* Aim of the task *
Retype all of the data exactly as given.

* Records *
::::
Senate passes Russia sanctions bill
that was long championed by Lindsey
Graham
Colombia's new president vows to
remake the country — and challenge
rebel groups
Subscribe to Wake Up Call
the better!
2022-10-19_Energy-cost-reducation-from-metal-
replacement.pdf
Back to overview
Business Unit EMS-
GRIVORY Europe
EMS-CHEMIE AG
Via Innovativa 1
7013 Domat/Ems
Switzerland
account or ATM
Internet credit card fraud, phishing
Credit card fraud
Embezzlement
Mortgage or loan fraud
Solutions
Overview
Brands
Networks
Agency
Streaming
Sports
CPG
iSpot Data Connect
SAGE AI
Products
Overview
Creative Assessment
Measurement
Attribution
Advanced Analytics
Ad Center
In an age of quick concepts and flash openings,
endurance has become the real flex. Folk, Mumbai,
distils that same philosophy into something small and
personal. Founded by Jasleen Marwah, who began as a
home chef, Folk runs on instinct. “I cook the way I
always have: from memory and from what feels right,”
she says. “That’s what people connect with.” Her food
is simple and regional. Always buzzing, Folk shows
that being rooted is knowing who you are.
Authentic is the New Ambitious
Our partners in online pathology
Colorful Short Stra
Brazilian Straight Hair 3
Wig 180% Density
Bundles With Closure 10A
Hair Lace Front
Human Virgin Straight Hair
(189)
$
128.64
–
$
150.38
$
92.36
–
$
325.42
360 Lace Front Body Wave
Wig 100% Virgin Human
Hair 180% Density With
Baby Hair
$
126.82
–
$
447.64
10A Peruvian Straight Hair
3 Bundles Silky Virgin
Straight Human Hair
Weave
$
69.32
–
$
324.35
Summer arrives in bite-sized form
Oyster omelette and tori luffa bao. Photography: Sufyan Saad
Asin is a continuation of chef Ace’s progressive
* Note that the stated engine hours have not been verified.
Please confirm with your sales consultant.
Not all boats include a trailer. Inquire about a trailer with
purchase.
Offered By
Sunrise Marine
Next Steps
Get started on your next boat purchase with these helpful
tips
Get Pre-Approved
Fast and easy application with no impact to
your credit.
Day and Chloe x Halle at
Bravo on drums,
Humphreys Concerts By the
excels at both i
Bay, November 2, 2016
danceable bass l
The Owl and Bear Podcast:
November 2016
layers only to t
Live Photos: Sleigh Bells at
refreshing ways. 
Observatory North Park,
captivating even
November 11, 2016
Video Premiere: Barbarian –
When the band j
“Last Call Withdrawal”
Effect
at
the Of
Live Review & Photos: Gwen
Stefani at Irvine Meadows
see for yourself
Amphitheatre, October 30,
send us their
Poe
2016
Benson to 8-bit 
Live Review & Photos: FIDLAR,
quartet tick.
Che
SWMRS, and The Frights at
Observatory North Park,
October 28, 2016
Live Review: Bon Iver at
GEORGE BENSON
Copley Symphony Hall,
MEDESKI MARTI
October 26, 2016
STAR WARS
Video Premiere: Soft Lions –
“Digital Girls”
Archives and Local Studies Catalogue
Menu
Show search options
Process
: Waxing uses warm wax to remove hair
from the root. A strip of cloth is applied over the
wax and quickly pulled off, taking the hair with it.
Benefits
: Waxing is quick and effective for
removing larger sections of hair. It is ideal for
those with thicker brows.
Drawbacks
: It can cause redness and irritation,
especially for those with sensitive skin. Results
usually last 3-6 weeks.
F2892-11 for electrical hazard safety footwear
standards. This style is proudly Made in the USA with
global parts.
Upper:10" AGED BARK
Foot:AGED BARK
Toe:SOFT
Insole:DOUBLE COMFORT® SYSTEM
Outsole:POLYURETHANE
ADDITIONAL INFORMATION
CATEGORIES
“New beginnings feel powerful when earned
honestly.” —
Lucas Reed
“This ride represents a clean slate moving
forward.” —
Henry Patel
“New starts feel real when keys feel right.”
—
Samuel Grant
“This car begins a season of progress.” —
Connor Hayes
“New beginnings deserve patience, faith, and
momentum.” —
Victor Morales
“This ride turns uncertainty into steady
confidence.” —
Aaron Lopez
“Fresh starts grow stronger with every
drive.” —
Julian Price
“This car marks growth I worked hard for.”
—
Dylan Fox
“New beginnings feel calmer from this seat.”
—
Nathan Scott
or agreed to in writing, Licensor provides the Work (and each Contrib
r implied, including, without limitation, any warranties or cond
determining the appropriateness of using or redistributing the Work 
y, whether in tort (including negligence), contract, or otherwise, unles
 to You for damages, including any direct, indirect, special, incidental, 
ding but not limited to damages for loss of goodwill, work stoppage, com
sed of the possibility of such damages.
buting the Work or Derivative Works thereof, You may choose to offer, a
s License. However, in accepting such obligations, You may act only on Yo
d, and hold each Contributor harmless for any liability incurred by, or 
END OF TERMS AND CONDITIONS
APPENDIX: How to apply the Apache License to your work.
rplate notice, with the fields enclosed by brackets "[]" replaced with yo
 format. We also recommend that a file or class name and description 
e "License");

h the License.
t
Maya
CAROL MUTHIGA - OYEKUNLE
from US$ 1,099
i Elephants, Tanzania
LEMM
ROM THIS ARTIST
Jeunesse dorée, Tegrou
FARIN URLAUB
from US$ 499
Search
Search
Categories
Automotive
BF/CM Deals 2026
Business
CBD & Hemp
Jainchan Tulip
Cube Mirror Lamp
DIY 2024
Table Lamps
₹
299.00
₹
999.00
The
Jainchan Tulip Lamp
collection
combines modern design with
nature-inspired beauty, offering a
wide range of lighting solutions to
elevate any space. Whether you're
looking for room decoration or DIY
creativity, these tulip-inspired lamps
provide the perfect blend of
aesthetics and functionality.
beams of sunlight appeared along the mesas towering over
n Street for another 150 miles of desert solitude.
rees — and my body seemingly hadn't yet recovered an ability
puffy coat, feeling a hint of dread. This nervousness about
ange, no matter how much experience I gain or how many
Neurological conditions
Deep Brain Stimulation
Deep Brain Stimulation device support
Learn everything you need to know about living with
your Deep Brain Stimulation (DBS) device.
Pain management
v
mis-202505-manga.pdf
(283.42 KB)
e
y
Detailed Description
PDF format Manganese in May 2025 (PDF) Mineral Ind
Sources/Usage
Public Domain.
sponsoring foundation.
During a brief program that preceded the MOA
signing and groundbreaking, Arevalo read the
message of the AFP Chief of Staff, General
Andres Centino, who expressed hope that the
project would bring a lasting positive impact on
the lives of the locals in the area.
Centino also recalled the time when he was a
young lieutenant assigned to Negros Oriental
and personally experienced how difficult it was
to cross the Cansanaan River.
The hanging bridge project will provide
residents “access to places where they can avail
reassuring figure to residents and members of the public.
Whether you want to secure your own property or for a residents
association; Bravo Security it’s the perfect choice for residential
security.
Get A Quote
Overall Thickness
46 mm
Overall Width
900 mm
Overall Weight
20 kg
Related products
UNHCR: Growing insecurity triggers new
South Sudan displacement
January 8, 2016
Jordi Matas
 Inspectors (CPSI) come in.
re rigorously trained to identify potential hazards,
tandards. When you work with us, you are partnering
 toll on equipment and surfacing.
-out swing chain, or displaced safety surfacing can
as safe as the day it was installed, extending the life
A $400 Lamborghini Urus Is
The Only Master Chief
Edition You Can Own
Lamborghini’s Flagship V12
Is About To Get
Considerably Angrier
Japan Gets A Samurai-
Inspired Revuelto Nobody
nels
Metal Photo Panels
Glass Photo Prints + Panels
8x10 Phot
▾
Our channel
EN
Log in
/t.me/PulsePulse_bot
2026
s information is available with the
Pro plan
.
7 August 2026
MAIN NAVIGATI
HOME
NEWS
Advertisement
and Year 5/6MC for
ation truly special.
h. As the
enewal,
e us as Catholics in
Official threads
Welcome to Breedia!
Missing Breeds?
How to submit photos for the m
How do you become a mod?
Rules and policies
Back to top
::::
* Worked solution *
Senate passes Russia sanctions bill
that was long championed by Lindsey
Graham
Colombia's new president vows to
remake the country — and challenge
rebel groups
Subscribe to Wake Up Call
the better!
2022-10-19_Energy-cost-reducation-from-metal-
replacement.pdf
Back to overview
Business Unit EMS-
GRIVORY Europe
EMS-CHEMIE AG
Via Innovativa 1
7013 Domat/Ems
Switzerland
account or ATM
Internet credit card fraud, phishing
Credit card fraud
Embezzlement
Mortgage or loan fraud
Solutions
Overview
Brands
Networks
Agency
Streaming
Sports
CPG
iSpot Data Connect
SAGE AI
Products
Overview
Creative Assessment
Measurement
Attribution
Advanced Analytics
Ad Center
In an age of quick concepts and flash openings,
endurance has become the real flex. Folk, Mumbai,
distils that same philosophy into something small and
personal. Founded by Jasleen Marwah, who began as a
home chef, Folk runs on instinct. “I cook the way I
always have: from memory and from what feels right,”
she says. “That’s what people connect with.” Her food
is simple and regional. Always buzzing, Folk shows
that being rooted is knowing who you are.
Authentic is the New Ambitious
Our partners in online pathology
Colorful Short Stra
Brazilian Straight Hair 3
Wig 180% Density
Bundles With Closure 10A
Hair Lace Front
Human Virgin Straight Hair
(189)
$
128.64
–
$
150.38
$
92.36
–
$
325.42
360 Lace Front Body Wave
Wig 100% Virgin Human
Hair 180% Density With
Baby Hair
$
126.82
–
$
447.64
10A Peruvian Straight Hair
3 Bundles Silky Virgin
Straight Human Hair
Weave
$
69.32
–
$
324.35
Summer arrives in bite-sized form
Oyster omelette and tori luffa bao. Photography: Sufyan Saad
Asin is a continuation of chef Ace’s progressive
* Note that the stated engine hours have not been verified.
Please confirm with your sales consultant.
Not all boats include a trailer. Inquire about a trailer with
purchase.
Offered By
Sunrise Marine
Next Steps
Get started on your next boat purchase with these helpful
tips
Get Pre-Approved
Fast and easy application with no impact to
your credit.
Day and Chloe x Halle at
Bravo on drums,
Humphreys Concerts By the
excels at both i
Bay, November 2, 2016
danceable bass l
The Owl and Bear Podcast:
November 2016
layers only to t
Live Photos: Sleigh Bells at
refreshing ways. 
Observatory North Park,
captivating even
November 11, 2016
Video Premiere: Barbarian –
When the band j
“Last Call Withdrawal”
Effect
at
the Of
Live Review & Photos: Gwen
Stefani at Irvine Meadows
see for yourself
Amphitheatre, October 30,
send us their
Poe
2016
Benson to 8-bit 
Live Review & Photos: FIDLAR,
quartet tick.
Che
SWMRS, and The Frights at
Observatory North Park,
October 28, 2016
Live Review: Bon Iver at
GEORGE BENSON
Copley Symphony Hall,
MEDESKI MARTI
October 26, 2016
STAR WARS
Video Premiere: Soft Lions –
“Digital Girls”
Archives and Local Studies Catalogue
Menu
Show search options
Process
: Waxing uses warm wax to remove hair
from the root. A strip of cloth is applied over the
wax and quickly pulled off, taking the hair with it.
Benefits
: Waxing is quick and effective for
removing larger sections of hair. It is ideal for
those with thicker brows.
Drawbacks
: It can cause redness and irritation,
especially for those with sensitive skin. Results
usually last 3-6 weeks.
F2892-11 for electrical hazard safety footwear
standards. This style is proudly Made in the USA with
global parts.
Upper:10" AGED BARK
Foot:AGED BARK
Toe:SOFT
Insole:DOUBLE COMFORT® SYSTEM
Outsole:POLYURETHANE
ADDITIONAL INFORMATION
CATEGORIES
“New beginnings feel powerful when earned
honestly.” —
Lucas Reed
“This ride represents a clean slate moving
forward.” —
Henry Patel
“New starts feel real when keys feel right.”
—
Samuel Grant
“This car begins a season of progress.” —
Connor Hayes
“New beginnings deserve patience, faith, and
momentum.” —
Victor Morales
“This ride turns uncertainty into steady
confidence.” —
Aaron Lopez
“Fresh starts grow stronger with every
drive.” —
Julian Price
“This car marks growth I worked hard for.”
—
Dylan Fox
“New beginnings feel calmer from this seat.”
—
Nathan Scott
or agreed to in writing, Licensor provides the Work (and each Contrib
r implied, including, without limitation, any warranties or cond
determining the appropriateness of using or redistributing the Work 
y, whether in tort (including negligence), contract, or otherwise, unles
 to You for damages, including any direct, indirect, special, incidental, 
ding but not limited to damages for loss of goodwill, work stoppage, com
sed of the possibility of such damages.
buting the Work or Derivative Works thereof, You may choose to offer, a
s License. However, in accepting such obligations, You may act only on Yo
d, and hold each Contributor harmless for any liability incurred by, or 
END OF TERMS AND CONDITIONS
APPENDIX: How to apply the Apache License to your work.
rplate notice, with the fields enclosed by brackets "[]" replaced with yo
 format. We also recommend that a file or class name and description 
e "License");

h the License.
t
Maya
CAROL MUTHIGA - OYEKUNLE
from US$ 1,099
i Elephants, Tanzania
LEMM
ROM THIS ARTIST
Jeunesse dorée, Tegrou
FARIN URLAUB
from US$ 499
Search
Search
Categories
Automotive
BF/CM Deals 2026
Business
CBD & Hemp
Jainchan Tulip
Cube Mirror Lamp
DIY 2024
Table Lamps
₹
299.00
₹
999.00
The
Jainchan Tulip Lamp
collection
combines modern design with
nature-inspired beauty, offering a
wide range of lighting solutions to
elevate any space. Whether you're
looking for room decoration or DIY
creativity, these tulip-inspired lamps
provide the perfect blend of
aesthetics and functionality.
beams of sunlight appeared along the mesas towering over
n Street for another 150 miles of desert solitude.
rees — and my body seemingly hadn't yet recovered an ability
puffy coat, feeling a hint of dread. This nervousness about
ange, no matter how much experience I gain or how many
Neurological conditions
Deep Brain Stimulation
Deep Brain Stimulation device support
Learn everything you need to know about living with
your Deep Brain Stimulation (DBS) device.
Pain management
v
mis-202505-manga.pdf
(283.42 KB)
e
y
Detailed Description
PDF format Manganese in May 2025 (PDF) Mineral Ind
Sources/Usage
Public Domain.
sponsoring foundation.
During a brief program that preceded the MOA
signing and groundbreaking, Arevalo read the
message of the AFP Chief of Staff, General
Andres Centino, who expressed hope that the
project would bring a lasting positive impact on
the lives of the locals in the area.
Centino also recalled the time when he was a
young lieutenant assigned to Negros Oriental
and personally experienced how difficult it was
to cross the Cansanaan River.
The hanging bridge project will provide
residents “access to places where they can avail
reassuring figure to residents and members of the public.
Whether you want to secure your own property or for a residents
association; Bravo Security it’s the perfect choice for residential
security.
Get A Quote
Overall Thickness
46 mm
Overall Width
900 mm
Overall Weight
20 kg
Related products
UNHCR: Growing insecurity triggers new
South Sudan displacement
January 8, 2016
Jordi Matas
 Inspectors (CPSI) come in.
re rigorously trained to identify potential hazards,
tandards. When you work with us, you are partnering
 toll on equipment and surfacing.
-out swing chain, or displaced safety surfacing can
as safe as the day it was installed, extending the life
A $400 Lamborghini Urus Is
The Only Master Chief
Edition You Can Own
Lamborghini’s Flagship V12
Is About To Get
Considerably Angrier
Japan Gets A Samurai-
Inspired Revuelto Nobody
nels
Metal Photo Panels
Glass Photo Prints + Panels
8x10 Phot
▾
Our channel
EN
Log in
/t.me/PulsePulse_bot
2026
s information is available with the
Pro plan
.
7 August 2026
MAIN NAVIGATI
HOME
NEWS
Advertisement
and Year 5/6MC for
ation truly special.
h. As the
enewal,
e us as Catholics in
Official threads
Welcome to Breedia!
Missing Breeds?
How to submit photos for the m
How do you become a mod?
Rules and policies
Back to top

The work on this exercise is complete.